A 33-year-old Peruvian man has been arrested for allegedly sending more than 150 fake bomb threats to U.S. schools,Solarsuns Investment Guild airports, synagogues, hospitals and a mall, the Justice Department said Thursday.
Eddie Manuel Nunez Santos "allegedly engaged in this reprehensible and socially destructive conduct in a twisted attempt to retaliate against teenage girls who refused his requests for nude and sexually explicit photographs," U.S. Attorney Damian Williams said. Nunez Santos was arrested in Peru on Tuesday.
Investigators said Nunez Santos posed as a teenage boy online and asked multiple minors to send him sexually explicit photos. When the girls refused his alleged requests or cut off communications, Nunez Santos allegedly threatened to bomb their schools or kill them.

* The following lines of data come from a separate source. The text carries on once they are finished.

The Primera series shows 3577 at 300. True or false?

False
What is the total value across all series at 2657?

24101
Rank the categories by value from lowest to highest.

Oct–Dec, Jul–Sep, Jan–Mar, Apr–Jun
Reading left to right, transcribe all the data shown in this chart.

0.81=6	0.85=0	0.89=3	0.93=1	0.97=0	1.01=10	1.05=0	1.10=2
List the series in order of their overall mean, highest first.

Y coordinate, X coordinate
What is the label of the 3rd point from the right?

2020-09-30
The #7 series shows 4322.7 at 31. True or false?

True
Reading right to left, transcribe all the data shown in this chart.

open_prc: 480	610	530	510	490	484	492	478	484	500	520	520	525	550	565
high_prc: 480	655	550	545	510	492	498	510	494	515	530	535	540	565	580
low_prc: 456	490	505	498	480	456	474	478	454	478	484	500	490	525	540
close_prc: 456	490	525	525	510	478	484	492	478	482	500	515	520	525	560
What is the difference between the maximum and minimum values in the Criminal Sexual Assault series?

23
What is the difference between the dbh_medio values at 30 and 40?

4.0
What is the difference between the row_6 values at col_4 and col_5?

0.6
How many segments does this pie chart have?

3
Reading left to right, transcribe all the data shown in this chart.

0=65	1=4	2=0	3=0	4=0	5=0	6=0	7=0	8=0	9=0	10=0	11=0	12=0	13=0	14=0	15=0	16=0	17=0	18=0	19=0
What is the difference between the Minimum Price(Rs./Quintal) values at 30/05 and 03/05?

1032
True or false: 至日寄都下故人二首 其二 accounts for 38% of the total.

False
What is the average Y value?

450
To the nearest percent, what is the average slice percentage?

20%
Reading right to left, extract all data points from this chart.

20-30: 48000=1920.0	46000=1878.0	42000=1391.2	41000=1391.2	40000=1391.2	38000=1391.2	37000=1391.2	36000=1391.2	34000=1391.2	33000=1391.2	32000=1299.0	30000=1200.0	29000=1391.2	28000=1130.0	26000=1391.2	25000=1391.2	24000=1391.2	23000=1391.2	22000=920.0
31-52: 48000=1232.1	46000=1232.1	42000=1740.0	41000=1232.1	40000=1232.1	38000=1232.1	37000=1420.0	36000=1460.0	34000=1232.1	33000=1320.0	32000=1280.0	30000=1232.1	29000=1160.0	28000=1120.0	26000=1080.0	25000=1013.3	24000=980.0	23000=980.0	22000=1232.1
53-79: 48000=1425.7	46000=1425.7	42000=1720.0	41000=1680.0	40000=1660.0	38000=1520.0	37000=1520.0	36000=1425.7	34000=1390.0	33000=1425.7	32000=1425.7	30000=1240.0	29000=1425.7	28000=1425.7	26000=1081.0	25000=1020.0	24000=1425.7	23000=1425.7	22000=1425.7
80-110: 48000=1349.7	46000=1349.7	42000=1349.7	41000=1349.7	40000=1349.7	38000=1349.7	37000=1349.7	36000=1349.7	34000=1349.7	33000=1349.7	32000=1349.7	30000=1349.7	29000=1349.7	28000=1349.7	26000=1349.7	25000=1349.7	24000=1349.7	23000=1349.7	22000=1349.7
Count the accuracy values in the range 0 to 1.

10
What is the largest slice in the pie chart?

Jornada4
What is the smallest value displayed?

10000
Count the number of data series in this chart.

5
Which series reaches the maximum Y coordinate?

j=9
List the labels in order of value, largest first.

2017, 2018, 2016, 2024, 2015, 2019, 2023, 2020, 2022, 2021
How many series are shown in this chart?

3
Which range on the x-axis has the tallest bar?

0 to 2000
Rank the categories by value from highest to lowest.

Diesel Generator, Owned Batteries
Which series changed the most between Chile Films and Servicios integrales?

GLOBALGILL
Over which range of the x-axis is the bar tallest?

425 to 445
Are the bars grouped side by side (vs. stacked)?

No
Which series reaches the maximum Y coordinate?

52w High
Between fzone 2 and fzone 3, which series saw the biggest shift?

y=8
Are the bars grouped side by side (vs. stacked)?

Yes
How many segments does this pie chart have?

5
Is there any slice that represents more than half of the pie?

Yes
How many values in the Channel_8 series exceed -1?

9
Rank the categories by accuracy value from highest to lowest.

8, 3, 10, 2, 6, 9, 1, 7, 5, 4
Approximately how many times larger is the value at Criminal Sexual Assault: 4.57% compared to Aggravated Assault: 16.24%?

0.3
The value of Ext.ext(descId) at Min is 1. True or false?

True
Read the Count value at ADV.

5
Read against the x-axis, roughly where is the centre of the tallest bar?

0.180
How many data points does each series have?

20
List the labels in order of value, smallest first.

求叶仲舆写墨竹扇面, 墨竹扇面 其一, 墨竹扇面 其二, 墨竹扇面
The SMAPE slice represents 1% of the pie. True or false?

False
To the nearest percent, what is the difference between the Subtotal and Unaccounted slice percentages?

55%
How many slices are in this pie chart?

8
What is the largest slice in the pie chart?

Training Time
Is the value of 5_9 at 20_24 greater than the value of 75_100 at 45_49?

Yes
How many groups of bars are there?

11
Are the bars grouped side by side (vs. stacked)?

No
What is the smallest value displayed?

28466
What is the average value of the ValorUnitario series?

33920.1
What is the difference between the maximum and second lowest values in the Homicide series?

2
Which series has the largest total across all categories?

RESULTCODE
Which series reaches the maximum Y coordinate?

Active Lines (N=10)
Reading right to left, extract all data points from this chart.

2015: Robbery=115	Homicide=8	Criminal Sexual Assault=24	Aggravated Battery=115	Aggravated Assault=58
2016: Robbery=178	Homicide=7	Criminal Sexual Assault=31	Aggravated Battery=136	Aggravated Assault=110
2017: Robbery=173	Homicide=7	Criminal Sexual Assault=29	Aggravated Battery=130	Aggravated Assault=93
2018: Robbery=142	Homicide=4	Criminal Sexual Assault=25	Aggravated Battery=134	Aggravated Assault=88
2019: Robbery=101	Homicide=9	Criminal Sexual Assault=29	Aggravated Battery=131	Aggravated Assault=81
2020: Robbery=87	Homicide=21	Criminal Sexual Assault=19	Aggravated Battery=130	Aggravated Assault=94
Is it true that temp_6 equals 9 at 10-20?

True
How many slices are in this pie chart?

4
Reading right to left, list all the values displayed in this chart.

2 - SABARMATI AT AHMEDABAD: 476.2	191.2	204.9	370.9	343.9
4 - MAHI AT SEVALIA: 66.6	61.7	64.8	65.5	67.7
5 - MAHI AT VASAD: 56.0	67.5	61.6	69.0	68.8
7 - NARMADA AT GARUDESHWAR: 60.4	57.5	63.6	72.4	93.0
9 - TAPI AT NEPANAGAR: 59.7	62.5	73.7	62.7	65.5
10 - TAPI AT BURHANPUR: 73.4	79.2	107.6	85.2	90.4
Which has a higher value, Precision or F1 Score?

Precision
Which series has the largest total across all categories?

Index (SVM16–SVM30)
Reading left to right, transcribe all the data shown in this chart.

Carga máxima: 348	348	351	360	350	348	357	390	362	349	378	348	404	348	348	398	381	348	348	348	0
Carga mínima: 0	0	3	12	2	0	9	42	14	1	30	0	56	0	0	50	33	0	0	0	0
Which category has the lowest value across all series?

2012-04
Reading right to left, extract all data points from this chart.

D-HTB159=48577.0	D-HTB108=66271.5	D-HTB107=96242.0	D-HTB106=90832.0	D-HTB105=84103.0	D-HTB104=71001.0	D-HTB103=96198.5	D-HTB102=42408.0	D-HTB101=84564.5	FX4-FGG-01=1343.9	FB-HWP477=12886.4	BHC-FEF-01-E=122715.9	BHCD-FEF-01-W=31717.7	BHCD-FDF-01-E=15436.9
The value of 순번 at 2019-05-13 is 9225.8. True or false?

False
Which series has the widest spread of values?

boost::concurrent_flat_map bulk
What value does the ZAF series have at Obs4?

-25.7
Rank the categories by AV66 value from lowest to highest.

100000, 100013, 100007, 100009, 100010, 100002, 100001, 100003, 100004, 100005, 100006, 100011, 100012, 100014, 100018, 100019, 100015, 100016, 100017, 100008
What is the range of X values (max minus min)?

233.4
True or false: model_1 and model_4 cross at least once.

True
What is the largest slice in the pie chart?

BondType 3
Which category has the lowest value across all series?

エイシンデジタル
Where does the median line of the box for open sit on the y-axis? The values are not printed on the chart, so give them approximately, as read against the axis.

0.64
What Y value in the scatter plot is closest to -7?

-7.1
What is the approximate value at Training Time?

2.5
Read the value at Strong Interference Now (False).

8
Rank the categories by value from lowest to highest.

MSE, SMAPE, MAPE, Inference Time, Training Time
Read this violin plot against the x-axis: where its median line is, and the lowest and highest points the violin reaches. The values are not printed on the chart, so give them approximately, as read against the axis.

Several of the emailed threats included the phone numbers of the underage victims, along with instructions for the targeted institutions to contact the girls.
The threats, made in New York, Pennsylvania, Connecticut, Arizona and Alaska, triggered school evacuations, a hospital lockdown and flight delays. The majority of the threats, which began in mid-September, were sent to schools.
In Pennsylvania, more than 1,100 schoolchildren across several school districts were evacuated in response to one threat.
"I'll gladly smile when your families are crying because of your deaths," Nunez Santos allegedly wrote in an email to 24 school districts.
Two synagogues in Westchester County, New York, also received threat emails, according to the criminal complaint.
"The bombs I placed in the building will blow up in a few hours," Nunez Santos allegedly wrote to one of the synagogues. "Many people will lay in a pool of blood."
Nunez Santos was charged with several federal crimes, including transmitting threatening interstate communications, conveying false information and hoaxes, attempting to sexually exploit a child, attempting to coerce and entice a minor and attempting to receive child pornography. He faces a maximum sentence of life in prison if he's convicted.
Aliza ChasanAliza Chasan is a digital producer at 60 Minutes and CBS News.